Debaixo da Baixa Pombalina, numa das zonas mais movimentadas de Lisboa, existem galerias romanas com quase dois mil anos que só podem ser visitadas seis dias por ano — três em abril, para o Dia dos Monumentos e Sítios, três em setembro, integradas nas Jornadas Europeias do Património.
Para que cada visita aconteça, os bombeiros municipais precisam primeiro de retirar a água que inunda naturalmente as galerias.

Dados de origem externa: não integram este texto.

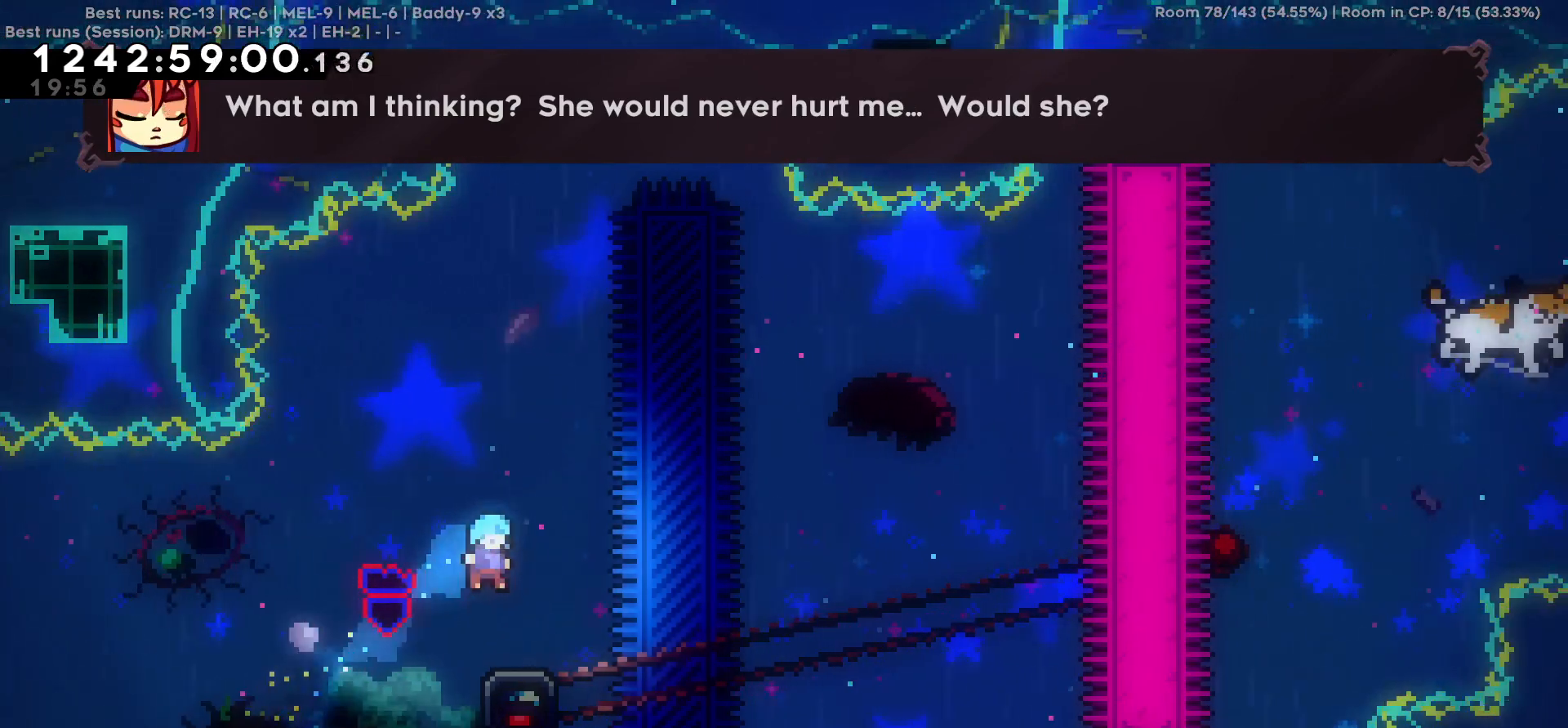
{"keys": [], "events": []}
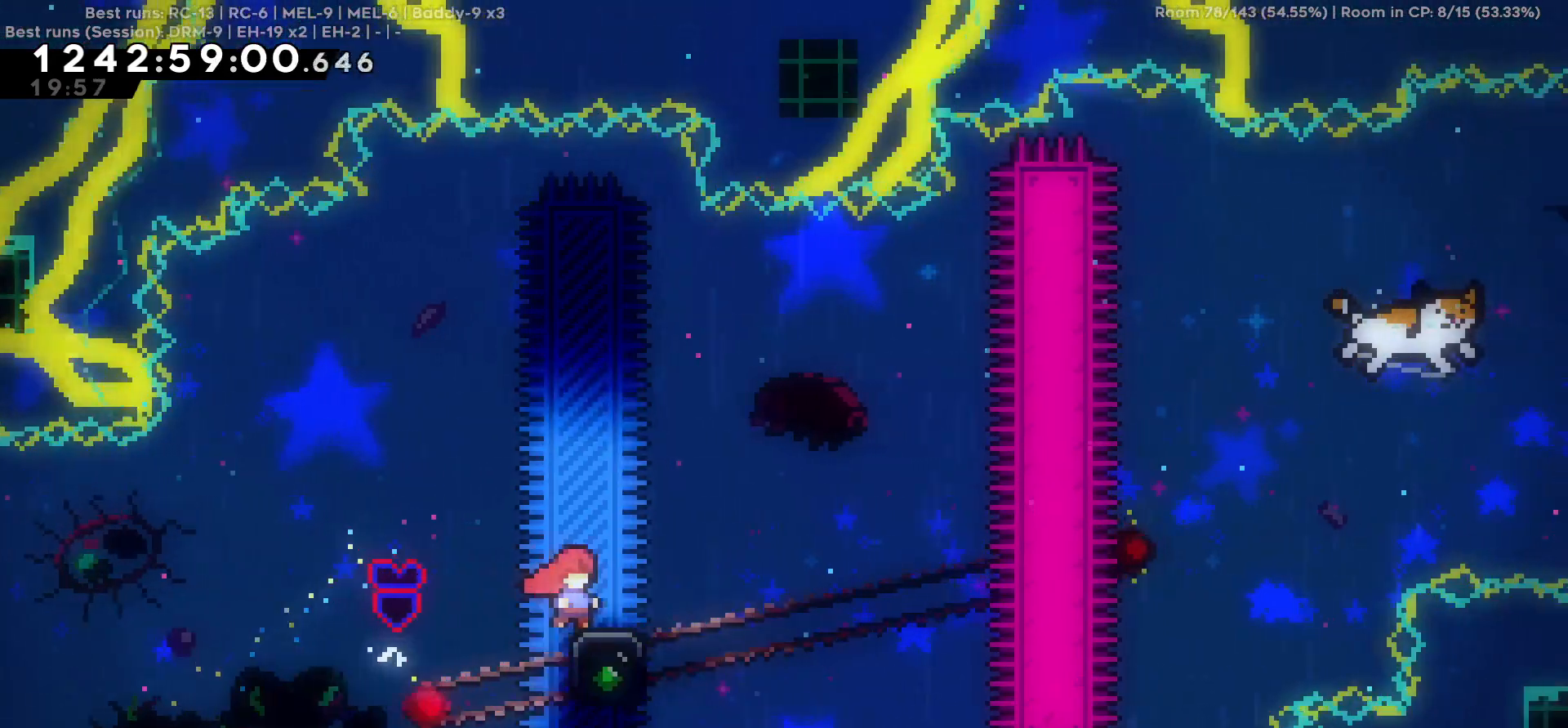
{"keys": [], "events": []}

É um trabalho que acontece antes de cada abertura — sem ele, simplesmente não há acesso.
Construídas no tempo de Augusto
A origem desta construção remonta ao governo do Imperador Augusto, entre os séculos I a.C. e I d.C. — período em que Lisboa, então chamada Olisipo, era uma cidade romana relevante na província da Lusitânia.
O caráter público do espaço é sugerido por uma inscrição dedicada a Esculápio, deus da medicina, hoje conservada no Museu Nacional de Arqueologia.
A função original das galerias continua envolta em alguma especulação. A teoria mais aceite, embora não totalmente consensual, é que se tratava de um criptopórtico — uma solução arquitetónica usada para suportar estruturalmente edifícios de grandes dimensões.
Nessa leitura, as galerias teriam sido construídas para sustentar o antigo Fórum de Olisipo.
Descobertas depois do terramoto de 1755
As galerias só foram descobertas em 1771, durante os trabalhos de reconstrução de Lisboa após o terramoto de 1755 ter destruído quase toda a cidade.
É um padrão que se repete em vários pontos arqueológicos lisboetas: a catástrofe que destruiu a cidade pombalina acabou por revelar camadas anteriores, escondidas durante séculos sob construções posteriores.
Como visitar
O acesso faz-se por um alçapão que se abre no meio da Rua da Conceição, no cruzamento com a Rua dos Correeiros.
As visitas, conduzidas por técnicos do Museu da Cidade e do Centro de Arqueologia de Lisboa, decorrem em grupo e duram entre 20 e 25 minutos — tempo suficiente para percorrer as galerias labirínticas e escuras que datam do tempo de Augusto.
Os bilhetes custam 3 euros, com compra limitada a 4 por pessoa, disponíveis nos sites do Museu de Lisboa, da Egeac ou da Câmara Municipal.
Dada a procura elevada — milhares de pessoas tentam visitar nos poucos dias de abertura — a reserva antecipada é essencial. Pede-se aos visitantes que compareçam com 15 minutos de antecedência no ponto de encontro.
As Galerias Romanas da Rua da Prata são um dos casos mais singulares de património urbano em Portugal: um monumento que existe permanentemente debaixo da cidade, mas que só é visível durante uma janela de seis dias por ano, e só depois de um esforço ativo de bombeamento de água.
É essa raridade — tanto temporal como técnica — que torna a visita memorável para quem consegue garantir bilhete.